God Leads, We Follow

Our last blog dealt with the objective aspect of discerning God’s will, the call for all Christians to learn and obey the teachings of the Bible and the Catholic Church.  Now, we will focus on the subjective aspect of God’s will.  As we mentioned, what God asks for each of us will never be contrary to the teachings in the Bible or of the Catholic Church.  Although we all have that in common, what God might ask of each of us beyond the objective requirements of our faith might be very unique.  How does God want each of us to build up the kingdom, to serve humanity?  How does He want each of us to use our unique gifts? What does God want each of us to do this year, this month, this day, this hour?

In this first blog on the subjective aspect of discernment, we will focus on two principles: 1) God is communicating to each of us all the time; 2) God leads, then we respond.  I’m going to quote extensively from an article entitled “God Calls, We Respond,” by Fr. David Fleming.  Fr. Fleming has written extensively on the Spiritual Exercises of St. Ignatius Loyola, which set forth a comprehensive approach to discerning God’s will.  Whether we follow the Spiritual Exercises or  not, the principles expressed by Fr. Fleming in this blog apply to all of us.

Fr. Fleming writes: “God calls. We respond. It is the fundamental dynamic of the spiritual life… The purpose of the Spiritual Exercises, writes Ignatius, is to facilitate the movement of God’s grace within us ‘so that the light and love of God inflame all possible decisions and resolutions about life situations.’”

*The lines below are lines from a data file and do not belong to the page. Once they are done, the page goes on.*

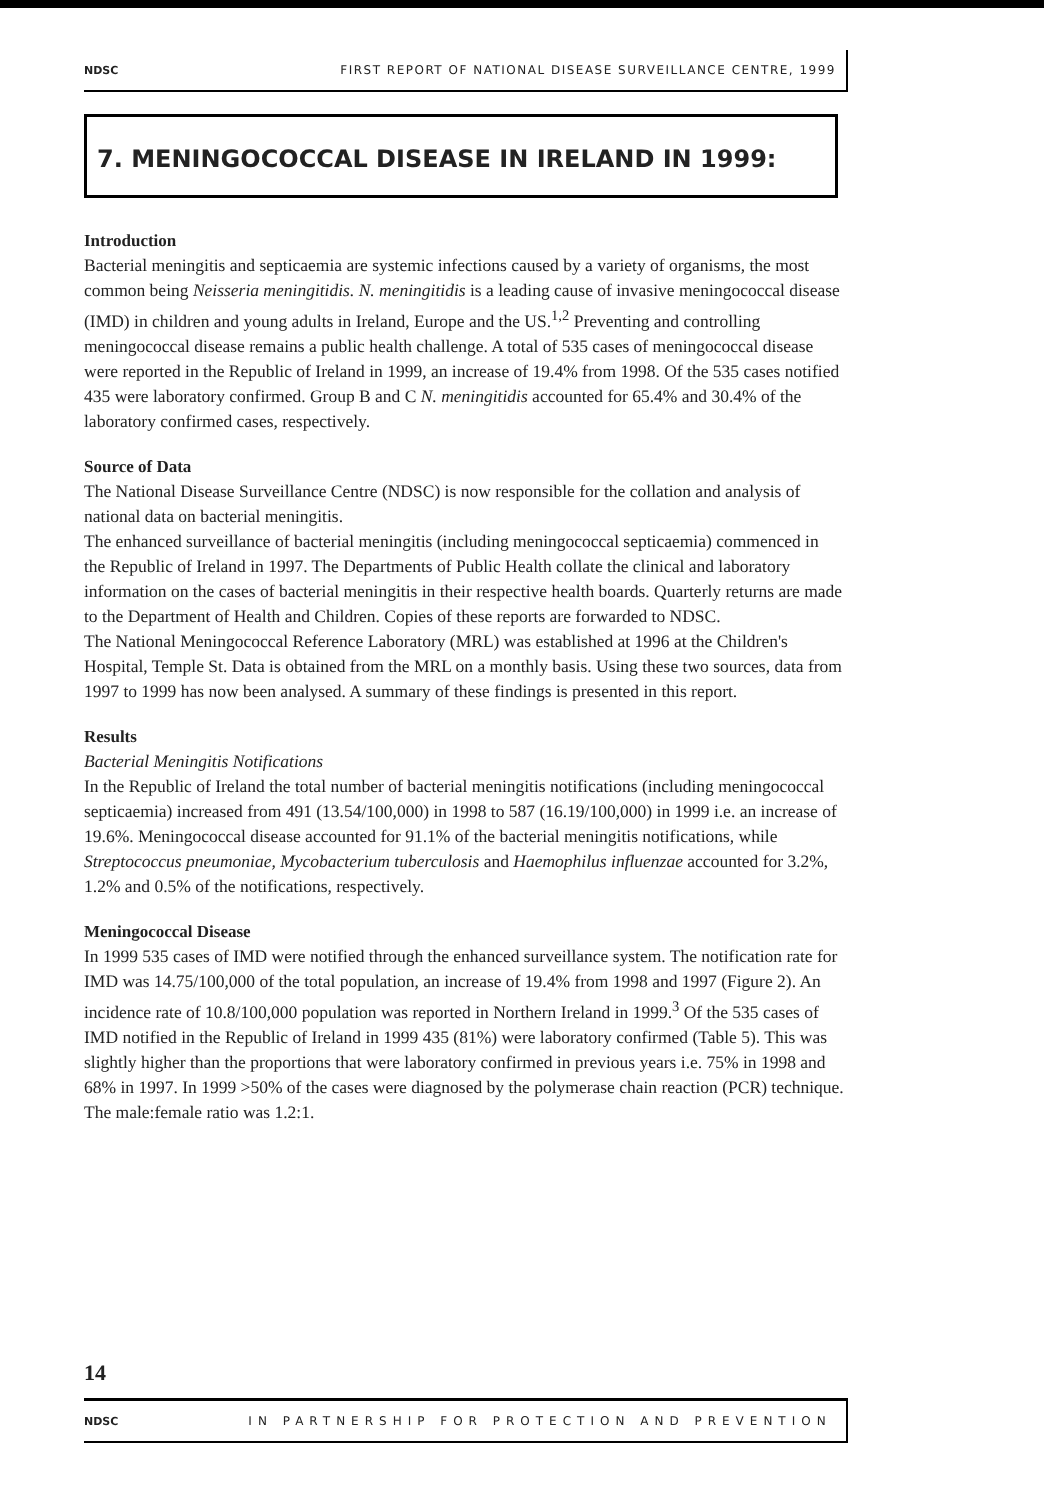NDSC FIRST REPORT OF NATIONAL DISEASE SURVEILLANCE CENTRE, 1999
7. MENINGOCOCCAL DISEASE IN IRELAND IN 1999:
Introduction
Bacterial meningitis and septicaemia are systemic infections caused by a variety of organisms, the most common being Neisseria meningitidis. N. meningitidis is a leading cause of invasive meningococcal disease (IMD) in children and young adults in Ireland, Europe and the US.<sup>1,2</sup> Preventing and controlling meningococcal disease remains a public health challenge. A total of 535 cases of meningococcal disease were reported in the Republic of Ireland in 1999, an increase of 19.4% from 1998. Of the 535 cases notified 435 were laboratory confirmed. Group B and C N. meningitidis accounted for 65.4% and 30.4% of the laboratory confirmed cases, respectively.
Source of Data
The National Disease Surveillance Centre (NDSC) is now responsible for the collation and analysis of national data on bacterial meningitis.
The enhanced surveillance of bacterial meningitis (including meningococcal septicaemia) commenced in the Republic of Ireland in 1997. The Departments of Public Health collate the clinical and laboratory information on the cases of bacterial meningitis in their respective health boards. Quarterly returns are made to the Department of Health and Children. Copies of these reports are forwarded to NDSC.
The National Meningococcal Reference Laboratory (MRL) was established at 1996 at the Children's Hospital, Temple St. Data is obtained from the MRL on a monthly basis. Using these two sources, data from 1997 to 1999 has now been analysed. A summary of these findings is presented in this report.
Results
Bacterial Meningitis Notifications
In the Republic of Ireland the total number of bacterial meningitis notifications (including meningococcal septicaemia) increased from 491 (13.54/100,000) in 1998 to 587 (16.19/100,000) in 1999 i.e. an increase of 19.6%. Meningococcal disease accounted for 91.1% of the bacterial meningitis notifications, while Streptococcus pneumoniae, Mycobacterium tuberculosis and Haemophilus influenzae accounted for 3.2%, 1.2% and 0.5% of the notifications, respectively.
Meningococcal Disease
In 1999 535 cases of IMD were notified through the enhanced surveillance system. The notification rate for IMD was 14.75/100,000 of the total population, an increase of 19.4% from 1998 and 1997 (Figure 2). An incidence rate of 10.8/100,000 population was reported in Northern Ireland in 1999.<sup>3</sup> Of the 535 cases of IMD notified in the Republic of Ireland in 1999 435 (81%) were laboratory confirmed (Table 5). This was slightly higher than the proportions that were laboratory confirmed in previous years i.e. 75% in 1998 and 68% in 1997. In 1999 >50% of the cases were diagnosed by the polymerase chain reaction (PCR) technique. The male:female ratio was 1.2:1.
14
NDSC IN PARTNERSHIP FOR PROTECTION AND PREVENTION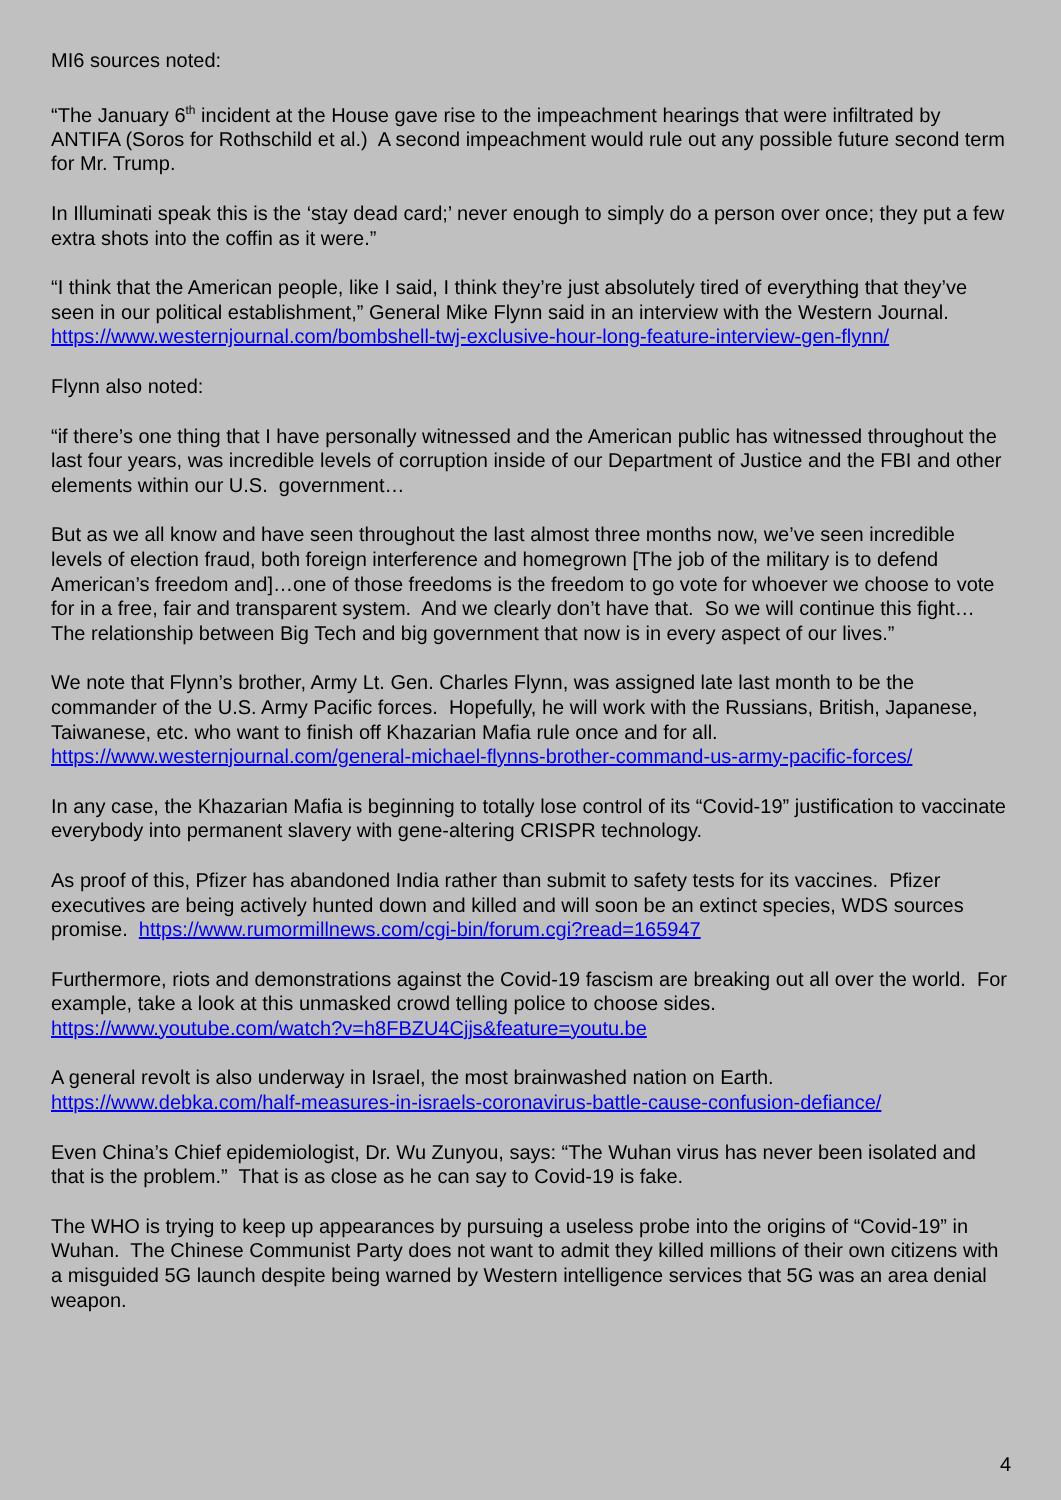MI6 sources noted:
“The January 6<sup>th</sup> incident at the House gave rise to the impeachment hearings that were infiltrated by ANTIFA (Soros for Rothschild et al.) A second impeachment would rule out any possible future second term for Mr. Trump.
In Illuminati speak this is the ‘stay dead card;’ never enough to simply do a person over once; they put a few extra shots into the coffin as it were.”
“I think that the American people, like I said, I think they’re just absolutely tired of everything that they’ve seen in our political establishment,” General Mike Flynn said in an interview with the Western Journal. https://www.westernjournal.com/bombshell-twj-exclusive-hour-long-feature-interview-gen-flynn/
Flynn also noted:
“if there’s one thing that I have personally witnessed and the American public has witnessed throughout the last four years, was incredible levels of corruption inside of our Department of Justice and the FBI and other elements within our U.S. government…
But as we all know and have seen throughout the last almost three months now, we’ve seen incredible levels of election fraud, both foreign interference and homegrown [The job of the military is to defend American’s freedom and]…one of those freedoms is the freedom to go vote for whoever we choose to vote for in a free, fair and transparent system. And we clearly don’t have that. So we will continue this fight… The relationship between Big Tech and big government that now is in every aspect of our lives.”
We note that Flynn’s brother, Army Lt. Gen. Charles Flynn, was assigned late last month to be the commander of the U.S. Army Pacific forces. Hopefully, he will work with the Russians, British, Japanese, Taiwanese, etc. who want to finish off Khazarian Mafia rule once and for all. https://www.westernjournal.com/general-michael-flynns-brother-command-us-army-pacific-forces/
In any case, the Khazarian Mafia is beginning to totally lose control of its “Covid-19” justification to vaccinate everybody into permanent slavery with gene-altering CRISPR technology.
As proof of this, Pfizer has abandoned India rather than submit to safety tests for its vaccines. Pfizer executives are being actively hunted down and killed and will soon be an extinct species, WDS sources promise. https://www.rumormillnews.com/cgi-bin/forum.cgi?read=165947
Furthermore, riots and demonstrations against the Covid-19 fascism are breaking out all over the world. For example, take a look at this unmasked crowd telling police to choose sides. https://www.youtube.com/watch?v=h8FBZU4Cjjs&feature=youtu.be
A general revolt is also underway in Israel, the most brainwashed nation on Earth. https://www.debka.com/half-measures-in-israels-coronavirus-battle-cause-confusion-defiance/
Even China’s Chief epidemiologist, Dr. Wu Zunyou, says: “The Wuhan virus has never been isolated and that is the problem.” That is as close as he can say to Covid-19 is fake.
The WHO is trying to keep up appearances by pursuing a useless probe into the origins of “Covid-19” in Wuhan. The Chinese Communist Party does not want to admit they killed millions of their own citizens with a misguided 5G launch despite being warned by Western intelligence services that 5G was an area denial weapon.
4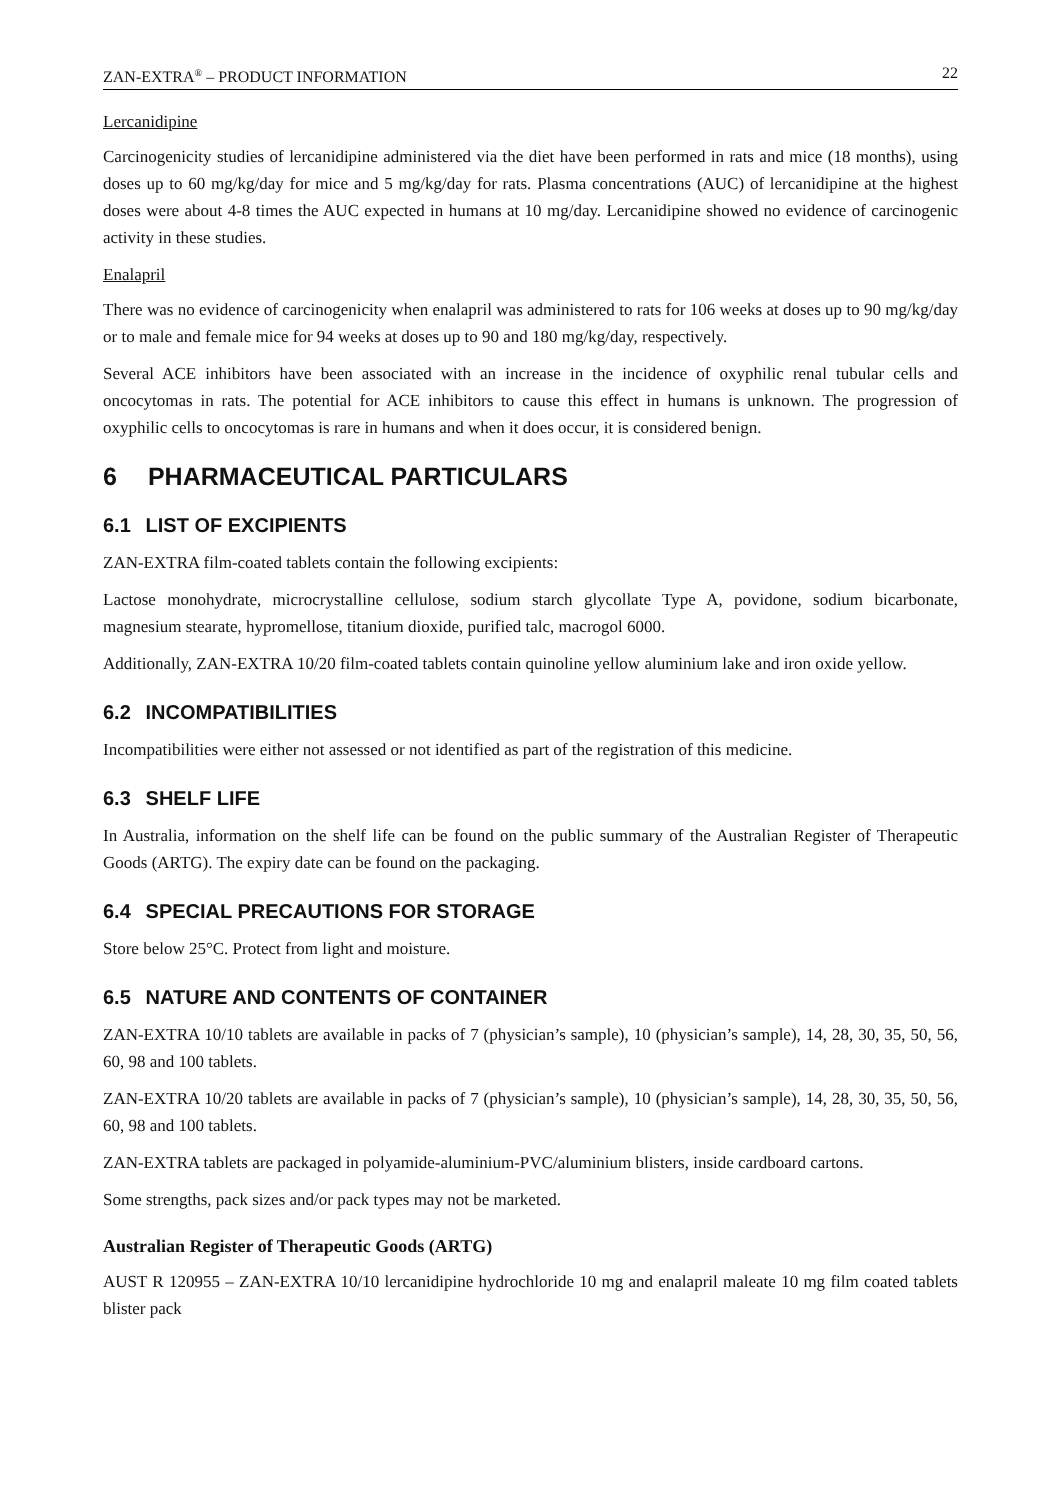ZAN-EXTRA<sup>®</sup> – PRODUCT INFORMATION 22
Lercanidipine
Carcinogenicity studies of lercanidipine administered via the diet have been performed in rats and mice (18 months), using doses up to 60 mg/kg/day for mice and 5 mg/kg/day for rats. Plasma concentrations (AUC) of lercanidipine at the highest doses were about 4-8 times the AUC expected in humans at 10 mg/day. Lercanidipine showed no evidence of carcinogenic activity in these studies.
Enalapril
There was no evidence of carcinogenicity when enalapril was administered to rats for 106 weeks at doses up to 90 mg/kg/day or to male and female mice for 94 weeks at doses up to 90 and 180 mg/kg/day, respectively.
Several ACE inhibitors have been associated with an increase in the incidence of oxyphilic renal tubular cells and oncocytomas in rats. The potential for ACE inhibitors to cause this effect in humans is unknown. The progression of oxyphilic cells to oncocytomas is rare in humans and when it does occur, it is considered benign.
6 PHARMACEUTICAL PARTICULARS
6.1 LIST OF EXCIPIENTS
ZAN-EXTRA film-coated tablets contain the following excipients:
Lactose monohydrate, microcrystalline cellulose, sodium starch glycollate Type A, povidone, sodium bicarbonate, magnesium stearate, hypromellose, titanium dioxide, purified talc, macrogol 6000.
Additionally, ZAN-EXTRA 10/20 film-coated tablets contain quinoline yellow aluminium lake and iron oxide yellow.
6.2 INCOMPATIBILITIES
Incompatibilities were either not assessed or not identified as part of the registration of this medicine.
6.3 SHELF LIFE
In Australia, information on the shelf life can be found on the public summary of the Australian Register of Therapeutic Goods (ARTG). The expiry date can be found on the packaging.
6.4 SPECIAL PRECAUTIONS FOR STORAGE
Store below 25°C. Protect from light and moisture.
6.5 NATURE AND CONTENTS OF CONTAINER
ZAN-EXTRA 10/10 tablets are available in packs of 7 (physician’s sample), 10 (physician’s sample), 14, 28, 30, 35, 50, 56, 60, 98 and 100 tablets.
ZAN-EXTRA 10/20 tablets are available in packs of 7 (physician’s sample), 10 (physician’s sample), 14, 28, 30, 35, 50, 56, 60, 98 and 100 tablets.
ZAN-EXTRA tablets are packaged in polyamide-aluminium-PVC/aluminium blisters, inside cardboard cartons.
Some strengths, pack sizes and/or pack types may not be marketed.
Australian Register of Therapeutic Goods (ARTG)
AUST R 120955 – ZAN-EXTRA 10/10 lercanidipine hydrochloride 10 mg and enalapril maleate 10 mg film coated tablets blister pack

Fr. Fleming continues: “God is an active God. He is ever at work in people’s lives, inviting, directing, guiding, proposing, suggesting. This understanding of God animates Ignatian spirituality and gives it its internal cohesion. The techniques and practices associated with Ignatian spirituality are all designed to help us be more attentive to this active God. Ignatian spirituality can be described as an active attentiveness to God joined with a prompt responsiveness to his leading… Our response to God occurs now. We are not to be inhibited by our own weakness and failure. We are not to ponder our unworthiness. God is working in our lives now and we are to respond now.”

We are all unworthy, but this does not stop God from constantly communicating to us.  As Fr. Flemings notes, “The Gospels show us Jesus entering into people’s lives and inviting them to follow him—right from where they are, from boats and fishnets and from tax booths. He does not demand first that they run to the synagogue. Neither should we delay our response to God until we deal with our neuroses and character defects and our own sinful behaviors.”

God meets us where we are and as we are.  He is not limited by our limitations.  Fr. Fleming states: “Our response to God grows and matures and deepens over time. It is a process, not an event. Paul writes to the Corinthians that ‘I fed you milk, not solid food, because you were unable to take it.’ (1 Corinthians 3:2) God will give us what we need. If we are beginners, or if we are troubled and weak, God will give us milk. Later on we will have solid food. All along the path we will be answering God’s call to ‘follow me.’”

Because God is constantly communicating to us, we delay action until we have God’s direction.  This requires attentiveness, trust and patience.  Are we willing to wait?  Fr. Fleming describes this process as follows: “God initiates; we answer. We do not strike out on our own. We are to ‘follow.’ To follow means that we adopt a kind of active passivity toward the action of God. ‘Active passivity’ captures the characteristic tone of Ignatian spirituality. It is a spirituality of attentiveness, of watching and waiting, of noticing the ebb and flow of our feelings and inner dispositions. We are like the servant and maid in Psalm 123:

Yes, like the eyes of a servant
on the hand of his master,
Like the eyes of a maid
on the hand of her mistress,
So our eyes are on the LORD our God. (Psalm 123:2)”

Fr. Fleming concludes: “Jesus challenges the [rich] young man [in the Gospel]—and us—to be free of what we claim as our own. This may be our material or worldly possessions. It may be our ideas and our desires. God calls us to be free of these things, claiming them as our own. Will we offer them to God and to God’s shaping and forming and using them? He looks on us with love. What more can we do to respond to this love?”

The invitation, and the challenge, is to wake up each day with a mentality asking “Lord, what is Your Plan for me today?  I have my plan, with a small “p.” Help me to discern Your Plan.”  With our personal plan, we may be able to use our natural gifts and the gifts and resources of others.  However, if we are discerning of and obedient to God’s plan, we receive the immeasurable benefit of His supernatural grace and power.  This makes all the difference in the world.  We will also find that God’s plan is far more exciting, far more adventurous, than what we are likely to come up with on our own.